Page-level text extractions
■ ■ ■ ■ ■ ■ ■

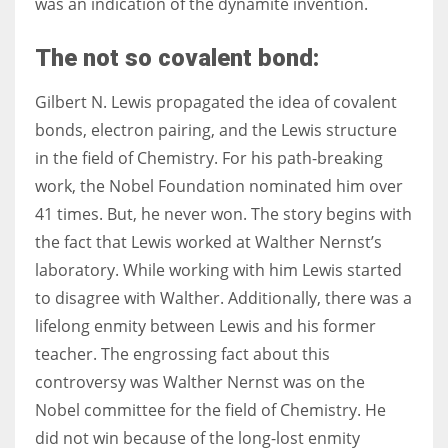
was an indication of the dynamite invention.
The not so covalent bond:
Gilbert N. Lewis propagated the idea of covalent
bonds, electron pairing, and the Lewis structure
in the field of Chemistry. For his path-breaking
work, the Nobel Foundation nominated him over
41 times. But, he never won. The story begins with
the fact that Lewis worked at Walther Nernst’s
laboratory. While working with him Lewis started
to disagree with Walther. Additionally, there was a
lifelong enmity between Lewis and his former
teacher. The engrossing fact about this
controversy was Walther Nernst was on the
Nobel committee for the field of Chemistry. He
did not win because of the long-lost enmity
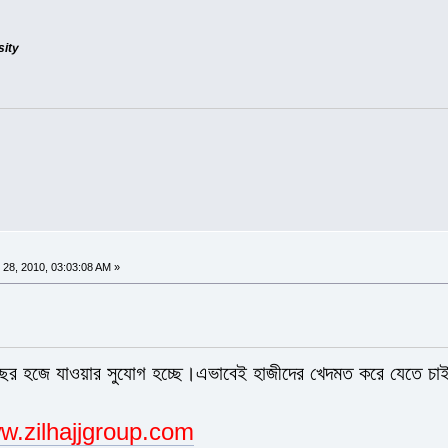
sity
28, 2010, 03:03:08 AM »
বছর হজে যাওয়ার সুযোগ হচ্ছে।এভাবেই হাজীদের খেদমত করে যেতে চা
w.zilhajjgroup.com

■ ■ ■ ■ ■ ■ ■

▸ **Task goal**: Return every line holding the word "covalent" from the records.

▸ **Response**:
The not so covalent bond:
Gilbert N. Lewis propagated the idea of covalent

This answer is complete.